They told me I’m made in the image of God But why do they tell me, “Stay out of the sun Janelle” “Make sure you put on sunblock Janelle” “Use papaya soap Janelle” What kind of kingdom is this? It feels like hell Scrubbing my skin Pinching my nose What hurts more Is my deeply rooted self-hatred I can’t shake it
Pinoy pride on our shirts But underneath, white is all we strive to be Home in the land of the free Pinanganak sa Pilipinas Lumaki sa America Sino ka ba?
Ako? I’m proud to live in a place that Stands for liberty & justice for all I’m proud to be light-skinned I’m proud to not sound like a FOB I’m proud to live in such diversity But turns out, I live in this hegemony Sino ka ba?
Ako? I’m free Free to play the game My colonizers created Free to assimilate Assimilate to eradicate My Filipina identity
Then Jesus swoops in to save me Not like my colonizer, no But as a Father who knows And loves every part of me as I am, Fil-Am Sino ka ba?
Ako? Ako ay anak ng Diyos Binuhos niyang biyaya para sa akin Para dumating ako sa puntong ito na Maganda ako kasi Pilipina ako Now I can see The image of God Redeemed in me
This was the first poem that I ever wrote.

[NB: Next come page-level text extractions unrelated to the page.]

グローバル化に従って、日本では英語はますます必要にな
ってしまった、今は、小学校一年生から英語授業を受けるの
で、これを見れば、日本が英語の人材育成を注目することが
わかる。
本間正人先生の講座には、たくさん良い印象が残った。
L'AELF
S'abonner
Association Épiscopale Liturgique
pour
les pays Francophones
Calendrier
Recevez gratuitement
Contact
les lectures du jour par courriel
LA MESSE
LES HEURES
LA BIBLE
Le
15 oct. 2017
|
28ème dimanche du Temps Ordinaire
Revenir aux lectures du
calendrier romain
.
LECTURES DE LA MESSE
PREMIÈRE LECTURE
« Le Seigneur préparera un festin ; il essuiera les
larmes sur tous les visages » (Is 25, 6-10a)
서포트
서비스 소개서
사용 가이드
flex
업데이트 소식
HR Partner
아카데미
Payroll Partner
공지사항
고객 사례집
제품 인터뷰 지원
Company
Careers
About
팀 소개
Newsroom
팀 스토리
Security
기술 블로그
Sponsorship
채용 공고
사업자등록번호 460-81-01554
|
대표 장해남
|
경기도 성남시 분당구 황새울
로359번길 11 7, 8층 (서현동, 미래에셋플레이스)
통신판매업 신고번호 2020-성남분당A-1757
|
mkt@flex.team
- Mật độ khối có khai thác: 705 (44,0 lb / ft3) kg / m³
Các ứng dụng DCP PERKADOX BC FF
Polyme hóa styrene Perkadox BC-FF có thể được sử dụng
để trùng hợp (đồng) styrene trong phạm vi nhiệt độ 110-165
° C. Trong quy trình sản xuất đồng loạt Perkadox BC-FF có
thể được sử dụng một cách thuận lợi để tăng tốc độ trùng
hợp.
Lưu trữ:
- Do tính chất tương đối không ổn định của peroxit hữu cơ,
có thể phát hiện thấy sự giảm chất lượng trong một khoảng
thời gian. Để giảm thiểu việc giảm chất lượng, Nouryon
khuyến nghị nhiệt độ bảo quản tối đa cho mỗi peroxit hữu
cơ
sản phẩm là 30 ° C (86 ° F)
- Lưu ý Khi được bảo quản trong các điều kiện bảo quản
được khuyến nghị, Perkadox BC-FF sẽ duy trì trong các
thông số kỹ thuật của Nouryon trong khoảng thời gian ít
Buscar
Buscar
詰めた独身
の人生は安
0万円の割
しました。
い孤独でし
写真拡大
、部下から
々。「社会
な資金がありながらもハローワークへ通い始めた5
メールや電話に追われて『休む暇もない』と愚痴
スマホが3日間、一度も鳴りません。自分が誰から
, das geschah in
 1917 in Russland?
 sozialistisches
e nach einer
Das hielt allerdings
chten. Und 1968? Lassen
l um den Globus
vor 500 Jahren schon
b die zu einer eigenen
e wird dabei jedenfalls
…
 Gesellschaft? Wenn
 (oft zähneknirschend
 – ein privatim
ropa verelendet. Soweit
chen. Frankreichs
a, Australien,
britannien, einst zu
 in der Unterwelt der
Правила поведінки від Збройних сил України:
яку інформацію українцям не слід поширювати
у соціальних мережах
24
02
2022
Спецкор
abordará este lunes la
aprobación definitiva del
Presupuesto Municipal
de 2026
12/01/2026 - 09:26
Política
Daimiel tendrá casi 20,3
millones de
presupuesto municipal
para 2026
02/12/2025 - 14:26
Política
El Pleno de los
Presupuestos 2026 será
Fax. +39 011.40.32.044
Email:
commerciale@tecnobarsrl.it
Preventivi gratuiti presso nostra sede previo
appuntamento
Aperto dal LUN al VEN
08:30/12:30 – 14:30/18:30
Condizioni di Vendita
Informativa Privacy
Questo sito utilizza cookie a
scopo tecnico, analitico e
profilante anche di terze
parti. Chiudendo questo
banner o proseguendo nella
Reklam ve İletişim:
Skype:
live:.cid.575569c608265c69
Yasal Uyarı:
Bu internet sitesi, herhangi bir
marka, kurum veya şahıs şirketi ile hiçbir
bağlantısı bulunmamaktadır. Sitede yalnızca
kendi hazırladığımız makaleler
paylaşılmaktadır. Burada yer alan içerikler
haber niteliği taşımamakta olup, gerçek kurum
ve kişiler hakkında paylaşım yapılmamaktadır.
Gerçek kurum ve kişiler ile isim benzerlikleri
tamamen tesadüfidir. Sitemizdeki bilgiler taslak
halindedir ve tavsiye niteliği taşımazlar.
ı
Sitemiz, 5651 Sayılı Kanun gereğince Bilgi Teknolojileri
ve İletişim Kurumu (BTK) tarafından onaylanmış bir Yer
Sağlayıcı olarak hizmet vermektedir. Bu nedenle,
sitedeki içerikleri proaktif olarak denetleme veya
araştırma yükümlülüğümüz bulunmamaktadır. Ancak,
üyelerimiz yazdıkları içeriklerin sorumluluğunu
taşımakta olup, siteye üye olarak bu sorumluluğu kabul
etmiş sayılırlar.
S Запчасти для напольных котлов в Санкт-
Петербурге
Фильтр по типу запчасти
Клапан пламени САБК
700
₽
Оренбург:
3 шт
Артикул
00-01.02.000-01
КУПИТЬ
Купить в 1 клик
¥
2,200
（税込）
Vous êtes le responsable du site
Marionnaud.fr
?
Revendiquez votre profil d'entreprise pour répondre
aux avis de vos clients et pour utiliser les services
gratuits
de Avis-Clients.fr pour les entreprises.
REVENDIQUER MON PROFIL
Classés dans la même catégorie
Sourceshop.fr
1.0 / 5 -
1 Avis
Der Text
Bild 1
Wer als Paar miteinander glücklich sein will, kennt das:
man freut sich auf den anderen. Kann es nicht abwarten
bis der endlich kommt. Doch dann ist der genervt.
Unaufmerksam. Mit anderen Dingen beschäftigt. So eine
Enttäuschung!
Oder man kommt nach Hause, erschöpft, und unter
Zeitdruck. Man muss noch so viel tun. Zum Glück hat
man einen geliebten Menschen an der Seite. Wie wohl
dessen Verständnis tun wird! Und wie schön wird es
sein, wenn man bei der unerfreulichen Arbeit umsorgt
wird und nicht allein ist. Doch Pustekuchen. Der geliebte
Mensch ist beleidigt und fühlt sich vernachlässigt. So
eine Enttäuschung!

I had just returned from a six week mission trip in the Philippines where I had begun to further understand the lasting effects of U.S. imperialism and specifically, how it affects our perception of self. I was inspired by Ruby Ibarra’s work and I wanted to convey my process in fully accepting my Filipina American identity. Even in the midst of brokenness, I saw and continue to see the beauty of God’s healing and redemption in me and in the Filipino people.